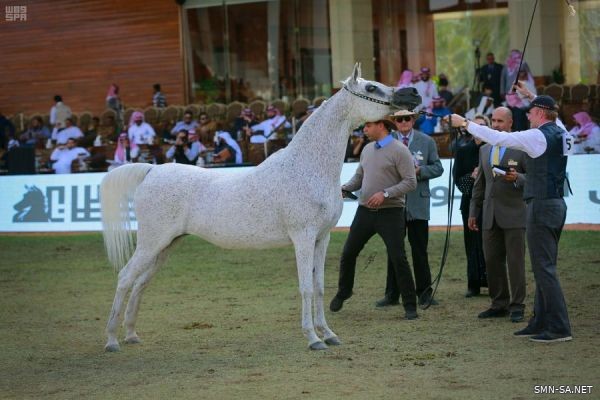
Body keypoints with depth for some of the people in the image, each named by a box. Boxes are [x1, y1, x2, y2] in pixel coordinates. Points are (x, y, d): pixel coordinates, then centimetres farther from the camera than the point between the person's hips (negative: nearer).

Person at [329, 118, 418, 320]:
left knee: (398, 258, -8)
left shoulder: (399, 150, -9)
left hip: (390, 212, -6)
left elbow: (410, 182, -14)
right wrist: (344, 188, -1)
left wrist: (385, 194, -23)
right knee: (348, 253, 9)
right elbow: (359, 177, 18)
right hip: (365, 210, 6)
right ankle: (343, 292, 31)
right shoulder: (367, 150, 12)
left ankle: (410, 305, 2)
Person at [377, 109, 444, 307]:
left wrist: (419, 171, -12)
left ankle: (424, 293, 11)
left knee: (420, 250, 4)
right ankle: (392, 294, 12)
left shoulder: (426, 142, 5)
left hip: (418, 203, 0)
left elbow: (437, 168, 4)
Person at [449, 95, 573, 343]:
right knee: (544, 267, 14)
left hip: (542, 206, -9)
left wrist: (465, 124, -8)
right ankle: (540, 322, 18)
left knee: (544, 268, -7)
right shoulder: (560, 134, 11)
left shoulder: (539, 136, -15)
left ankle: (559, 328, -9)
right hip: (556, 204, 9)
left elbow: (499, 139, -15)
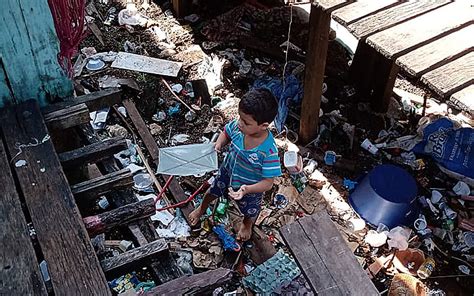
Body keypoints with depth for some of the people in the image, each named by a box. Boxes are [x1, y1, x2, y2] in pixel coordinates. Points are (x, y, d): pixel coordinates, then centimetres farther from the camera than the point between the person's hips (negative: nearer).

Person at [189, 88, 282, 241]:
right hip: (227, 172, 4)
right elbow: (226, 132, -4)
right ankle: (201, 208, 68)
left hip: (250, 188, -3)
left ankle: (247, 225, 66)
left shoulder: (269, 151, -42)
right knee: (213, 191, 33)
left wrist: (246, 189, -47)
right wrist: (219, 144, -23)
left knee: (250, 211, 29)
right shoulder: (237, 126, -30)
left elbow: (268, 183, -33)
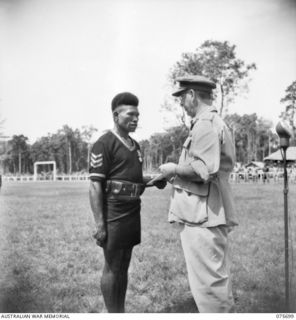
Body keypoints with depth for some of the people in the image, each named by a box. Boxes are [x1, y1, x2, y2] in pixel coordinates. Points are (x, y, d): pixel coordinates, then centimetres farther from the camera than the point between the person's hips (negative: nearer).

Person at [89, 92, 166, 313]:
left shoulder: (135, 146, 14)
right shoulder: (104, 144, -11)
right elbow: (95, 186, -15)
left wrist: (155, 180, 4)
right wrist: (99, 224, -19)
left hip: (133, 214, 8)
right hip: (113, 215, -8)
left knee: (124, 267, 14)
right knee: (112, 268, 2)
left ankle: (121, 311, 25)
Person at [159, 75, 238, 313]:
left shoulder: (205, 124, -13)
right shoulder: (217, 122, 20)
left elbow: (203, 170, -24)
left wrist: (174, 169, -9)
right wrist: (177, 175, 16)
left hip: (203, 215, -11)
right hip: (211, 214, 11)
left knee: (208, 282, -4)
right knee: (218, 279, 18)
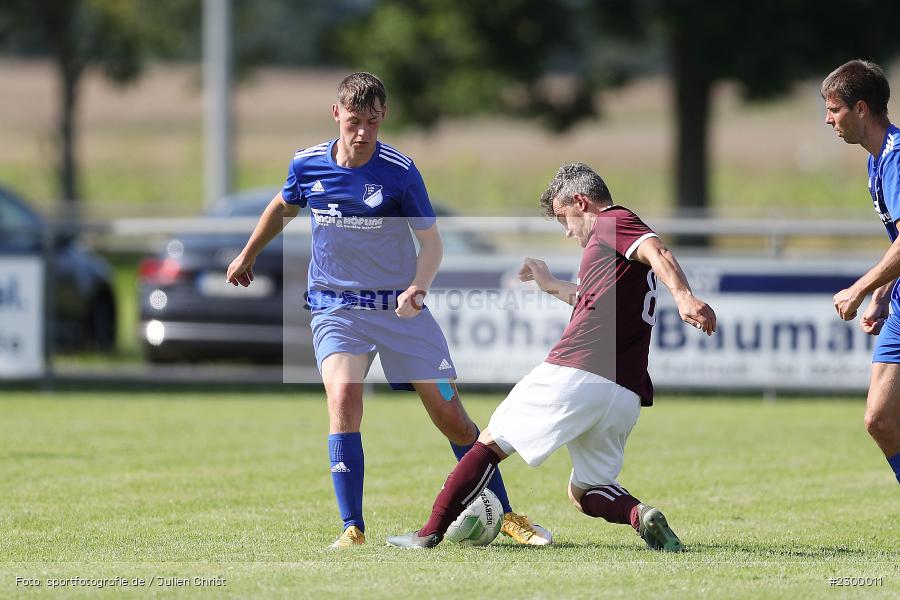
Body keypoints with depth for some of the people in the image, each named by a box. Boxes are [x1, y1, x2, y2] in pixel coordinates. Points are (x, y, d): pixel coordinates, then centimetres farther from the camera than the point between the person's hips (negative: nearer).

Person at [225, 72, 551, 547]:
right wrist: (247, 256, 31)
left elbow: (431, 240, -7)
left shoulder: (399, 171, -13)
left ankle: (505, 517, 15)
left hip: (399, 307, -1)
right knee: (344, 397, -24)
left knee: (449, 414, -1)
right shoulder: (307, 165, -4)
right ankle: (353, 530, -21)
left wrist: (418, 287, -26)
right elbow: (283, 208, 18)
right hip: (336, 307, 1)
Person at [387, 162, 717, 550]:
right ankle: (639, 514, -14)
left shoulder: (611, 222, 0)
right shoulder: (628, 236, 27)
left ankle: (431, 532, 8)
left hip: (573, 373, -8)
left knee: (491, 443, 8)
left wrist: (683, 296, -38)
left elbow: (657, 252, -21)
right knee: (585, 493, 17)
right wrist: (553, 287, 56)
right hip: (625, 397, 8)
■ ■ ■ ■ ■ ■ ■
Task description: Can you write out all of the records above again, with every "Person at" replaced by "Figure at" and nothing else changed? Leave the pictures out.

Solution:
Body keypoints with depth for some of the people in the image, each named by a box. Boxes are [x1, y1, x2, y2] in pixel coordinates. Points are (x, y, d): pixel coordinates, then centimetres farther from the camera than the point between the person's hips (negative: nearer).

Figure at [329, 118, 418, 320]:
left knee: (398, 258, -8)
left shoulder: (399, 150, -9)
left hip: (390, 212, -6)
left elbow: (410, 182, -14)
right wrist: (344, 188, -1)
left wrist: (385, 194, -23)
right knee: (348, 253, 9)
right elbow: (359, 177, 18)
right hip: (365, 210, 6)
right ankle: (343, 292, 31)
right shoulder: (367, 150, 12)
left ankle: (410, 305, 2)
Figure at [377, 109, 444, 307]:
left wrist: (419, 171, -12)
left ankle: (424, 293, 11)
left knee: (420, 250, 4)
right ankle: (392, 294, 12)
left shoulder: (426, 142, 5)
left hip: (418, 203, 0)
left elbow: (437, 168, 4)
Figure at [449, 95, 573, 343]:
right knee: (544, 267, 14)
left hip: (542, 206, -9)
left wrist: (465, 124, -8)
right ankle: (540, 322, 18)
left knee: (544, 268, -7)
right shoulder: (560, 134, 11)
left shoulder: (539, 136, -15)
left ankle: (559, 328, -9)
right hip: (556, 204, 9)
left elbow: (499, 139, -15)
Body keypoints with depth for some of the people in the image, each named by a box. Boxes are [x1, y1, x2, y2] in pixel coordinates. Points are (x, y, d): pixel coordinates, then centimetres farther from the camera than the point between the person's hips (negative: nearer).

Figure at [189, 88, 282, 241]:
right hip: (227, 172, 4)
right elbow: (226, 132, -4)
right ankle: (201, 208, 68)
left hip: (250, 188, -3)
left ankle: (247, 225, 66)
left shoulder: (269, 151, -42)
right knee: (213, 191, 33)
left wrist: (246, 189, -47)
right wrist: (219, 144, -23)
left knee: (250, 211, 29)
right shoulder: (237, 126, -30)
left elbow: (268, 183, -33)
Body keypoints with depth for some of the people in the image, each named by a box. Boxes are [x1, y1, x2, y2] in pixel coordinates. Points are (x, y, d): pixel coordinates, then centimetres farther from the camera than the point between the person's hips (negative: nearer).

Figure at [89, 92, 166, 313]:
left shoulder: (135, 146, 14)
right shoulder: (104, 144, -11)
right elbow: (95, 186, -15)
left wrist: (155, 180, 4)
right wrist: (99, 224, -19)
left hip: (133, 214, 8)
right hip: (113, 215, -8)
left knee: (124, 267, 14)
right knee: (112, 268, 2)
left ankle: (121, 311, 25)
Figure at [159, 75, 238, 313]:
left shoulder: (205, 124, -13)
right shoulder: (217, 122, 20)
left elbow: (203, 170, -24)
left wrist: (174, 169, -9)
right wrist: (177, 175, 16)
left hip: (203, 215, -11)
right hip: (211, 214, 11)
left knee: (208, 282, -4)
right knee: (218, 279, 18)
Body keypoints with depth for some of the people in the image, each named by a box. Boxes are [x1, y1, x2, y2] in pixel coordinates. Points are (x, y, d): pixel coordinates, then centimetres farther from the camera than the point between the person's hips (negative: nearer).

Figure at [225, 72, 551, 547]:
right wrist: (247, 256, 31)
left elbow: (431, 240, -7)
left shoulder: (399, 171, -13)
left ankle: (505, 517, 15)
left hip: (399, 307, -1)
right knee: (344, 397, -24)
left knee: (449, 414, -1)
right shoulder: (307, 165, -4)
right ankle: (353, 530, -21)
left wrist: (418, 287, -26)
right elbow: (283, 208, 18)
right hip: (336, 307, 1)
Figure at [387, 162, 717, 550]:
right ankle: (639, 514, -14)
left shoulder: (611, 222, 0)
right shoulder: (628, 236, 27)
left ankle: (431, 532, 8)
left hip: (573, 373, -8)
left knee: (491, 443, 8)
left wrist: (683, 296, -38)
left elbow: (657, 252, -21)
right knee: (585, 493, 17)
right wrist: (553, 287, 56)
right hip: (625, 397, 8)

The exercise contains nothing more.